Be sure what you’re getting. My only experience is with copper antifouling paint, which goes on copper-coloured but darkens to almost black over a season in the water. Copper, of course, is known for turning green. Some paints are ablative, i.e. very soft. They gradually wear away to expose more copper compound. (At the club I used to belong to, I spent several years on boat wash crew at haulout. The owners of boats with ablative paint would get very upset when the pressure washers would blast the paint off their hulls.) Moral—don’t leave your house out in the rain.
And as @Dr_Faustus says, most such paints are an environmental disaster.
Cool! We can read the actual book that H.F. Donnelly (the Victorian lad) was reading. Hayward was a prolific writer, but there is nothing to indicate that the book is a sequel. Thank you for that.
Ask any Anglophone medievalist what the biggest impediment is to better understanding of the Middle Ages, in any aspect, and the answer will usually be “The Bloody Victorians.”
On the Character of a Yellow Called Orpiment. Chapter XLVII
A color known as orpiment is yellow. This color is an artificial one. It is made by alchemy, and is really poisonous. And in color it is a handsome yellow more closely resembling gold than any other color. It is not good for use on a wall, either in fresco or with temperas, because it turns black on exposure to the air. It is very good for painting on shields and lances. A mixture of some of this color with Bagdad indigo gives a green color for grasses and foliage. Its tempera calls for nothing but size. Sparrowhawks are physicked with this color against a certain illness which affects them.

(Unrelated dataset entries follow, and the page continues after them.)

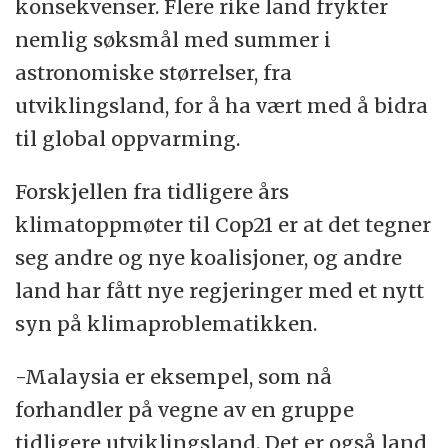
konsekvenser. Flere rike land frykter
nemlig søksmål med summer i
astronomiske størrelser, fra
utviklingsland, for å ha vært med å bidra
til global oppvarming.
Forskjellen fra tidligere års
klimatoppmøter til Cop21 er at det tegner
seg andre og nye koalisjoner, og andre
land har fått nye regjeringer med et nytt
syn på klimaproblematikken.
-Malaysia er eksempel, som nå
forhandler på vegne av en gruppe
tidligere utviklingsland. Det er også land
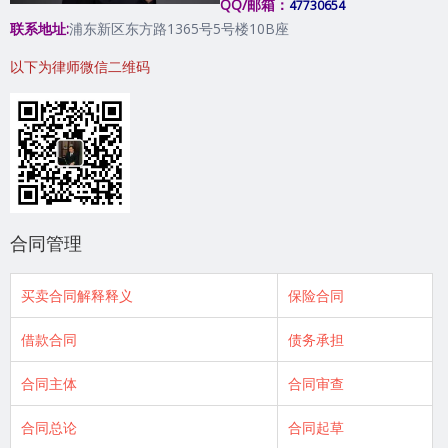
QQ/邮箱：
47730654
联系地址:
浦东新区东方路1365号5号楼10B座
以下为律师微信二维码
合同管理
买卖合同解释释义
保险合同
借款合同
债务承担
合同主体
合同审查
合同总论
合同起草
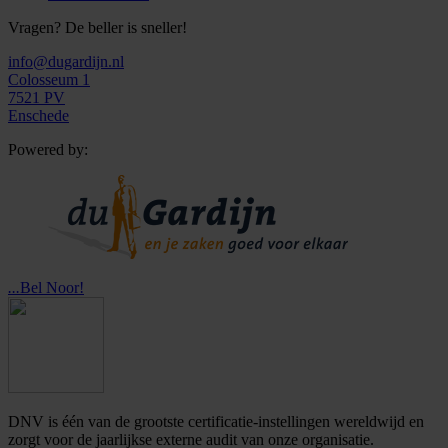
Vragen? De beller is sneller!
info@dugardijn.nl
Colosseum 1
7521 PV
Enschede
Powered by:
...
Bel Noor!
DNV is één van de grootste certificatie-instellingen wereldwijd en
zorgt voor de jaarlijkse externe audit van onze organisatie.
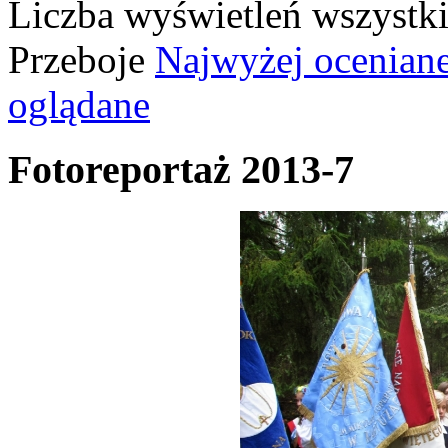
Liczba wyświetleń wszystk
Przeboje
Najwyżej ocenian
oglądane
Fotoreportaż 2013-7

And this color is, to start with, the most refractory color to work up that there is in our profession. And so, when you want to work it up, put the amount you want onto your stone; and, with the one which you hold in your hand, proceed to coax it, little by little, so as to squeeze it from one stone to the other, mixing in a little of the glass of a broken goblet, because the powder of the glass attracts the orpiment to the roughness of the stone. When you have got it powdered, put some clear water on it, and work it up as much as you can; for if you were to work it for ten years, it would constantly become more perfect. Beware of soiling your mouth with it, lest you suffer personal injury.
On the Character of a Yellow which is Called Realgar. Chapter XLVIII
A yellow color known as realgar is yellow. This color is really poisonous. We do not use it, except sometimes on panel. There is no keeping company with it. When you want to work it up,[48] adopt those measures which I have taught you for the other colors. It wants to be ground a great deal with clear water. And look out for yourself.
Orpiment (As₂S₃) and Realgar (α-As₄S₄) are both arsenic sulphides. DO NOT LICK THE PAINT.
Too bad that the French didn’t have that to paint the Statue of Liberty with. It would have been harder to obscure the point of it. (The broken shackles should have been enough. )
The “skin” isn’t painted or plated, it is plates of copper, 2.4 mm thick, shaped using the repoussé technique. And while copper was chosen over bronze or stone due to its lower cost, weight, and ease of transportation, Bartholdi had more than enough experience as a sculptor to know that
a) it would turn green and
b) the patina would provide a protective layer against corrosion and weathering.
Anything that can’t be a surprise is arguably part of the design.
Both her original glowing copper color, and her later lovely verdigris patina are gorgeous. She must have looked so interesting while her color was changing.
I caught a bit of a routine by an actor/writer/comedian associate of Andy Warhol. He was V funny, and had a particularly great line. “There’s a great big lesbian out there in New York Harbor, and she’s carrying a torch for somebody!”